* **Предложенный текст**:
☆ ☆ ☆

Парфенон, к которому мы устремились, возвышался и как-то отстранялся от плавящихся после полудня, задыхающихся в бензиновых парах, оглушаемых моторами машин и мотоциклов Афин – хотя расположен в самом центре.
По узкой лестнице между колоннами из пентелийского мрамора поднимаемся в Пропилеи. Колонны эти, расступаясь в центре, оставляют пятиметровый проход – священную дорогу, по которой шли на Акрополь процессии в дни празднеств, въезжали колесницы, вели жертвенных животных.
Всё в Пропилеях – торжественный и строгий ритм, приглушённость голосов и шагов, прохлада, неязыческая сдержанность декора – призвано было играть роль прелюдии, создавать у человека, даже у иноверца, «варвара», настроение благоговения, достойное для вступления в святилище богини – покровительницы города.
– В год на Акрополе бывает туристов примерно столько же, сколько коренного населения в Афинах – около трёх миллионов. И если верить статистике, каждый третий уносит или норовит унести с собой на память в среднем три священных камушка, пусть совсем небольших, – рассказывал экскурсовод.
«Неужели эта пожилая индианка тоже унесёт что-нибудь под платьями? – прикидывал я. – Или парень и девица – рокеры? Или шейх? Или вот этот пожилой англичанин с бакенбардами, в белом льняном костюме, по виду лорд?» Впрочем, от лордов-то и не знаешь чего ждать, когда они оказываются на Акрополе, понял я, прислушавшись к словам Христоса.
– Посол Британской империи лорд Элджин, получив разрешение оттоманских властей (тогда Афинами правили турки) взять с Акрополя некоторые обломки камней с надписями и фигурами, отправил в Лондон дюжину мраморных фигур с фронтонов Парфенона, несколько десятков плит фриза, кариатиду из портика храма Эрехтейона и множество других ценнейших памятников и фрагментов. Другой лорд, Байрон, заметил по этому поводу, имея в виду шотландское происхождение Элджина: «Чего не сделали готы, сделали скотты…»

☆ ☆ ☆

* **Задание a**:
Перепечатайте, пожалуйста, строки записей от самого начала до строки с «Kaliteli ve sıcak» включительно. Картинки в ответ не включайте.
Текст об Акрополе и записи никак не связаны друг с другом.

Записи из источника данных
☆ ☆ ☆

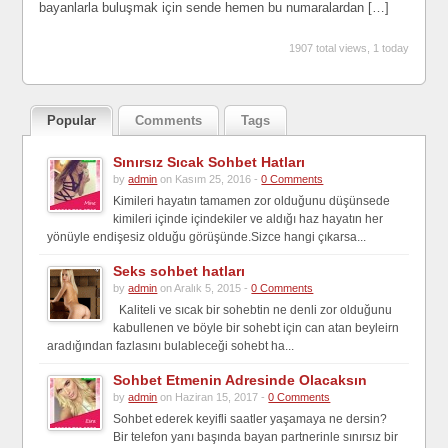
bayanlarla buluşmak için sende hemen bu numaralardan […]
1907 total views, 1 today
Popular
Comments
Tags
Sınırsız Sıcak Sohbet Hatları
by
admin
on Kasım 25, 2016 -
0 Comments
Kimileri hayatın tamamen zor olduğunu düşünsede
kimileri içinde içindekiler ve aldığı haz hayatın her
yönüyle endişesiz olduğu görüşünde.Sizce hangi çıkarsa...
Seks sohbet hatları
by
admin
on Aralık 5, 2015 -
0 Comments
Kaliteli ve sıcak bir sohebtin ne denli zor olduğunu
kabullenen ve böyle bir sohebt için can atan beyleirn
aradığından fazlasını bulableceği sohebt ha...
Sohbet Etmenin Adresinde Olacaksın
by
admin
on Haziran 15, 2017 -
0 Comments
Sohbet ederek keyifli saatler yaşamaya ne dersin?
Bir telefon yanı başında bayan partnerinle sınırsız bir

☆ ☆ ☆

* **Задание b**:
Ответьте по тексту об Акрополе:
(i) Какой ширины проход оставляют в центре колонны Пропилей?
(ii) Сколько туристов в год бывает на Акрополе, по словам экскурсовода?
(iii) Кто правил Афинами, когда лорд Элджин получил разрешение взять камни с Акрополя?

* **Ответ a**:
bayanlarla buluşmak için sende hemen bu numaralardan […]
1907 total views, 1 today
Popular
Comments
Tags
Sınırsız Sıcak Sohbet Hatları
by
admin
on Kasım 25, 2016 -
0 Comments
Kimileri hayatın tamamen zor olduğunu düşünsede
kimileri içinde içindekiler ve aldığı haz hayatın her
yönüyle endişesiz olduğu görüşünde.Sizce hangi çıkarsa...
Seks sohbet hatları
by
admin
on Aralık 5, 2015 -
0 Comments
Kaliteli ve sıcak bir sohebtin ne denli zor olduğunu

* **Ответ b**:
(i) Пятиметровый.
(ii) Около трёх миллионов.
(iii) Турки.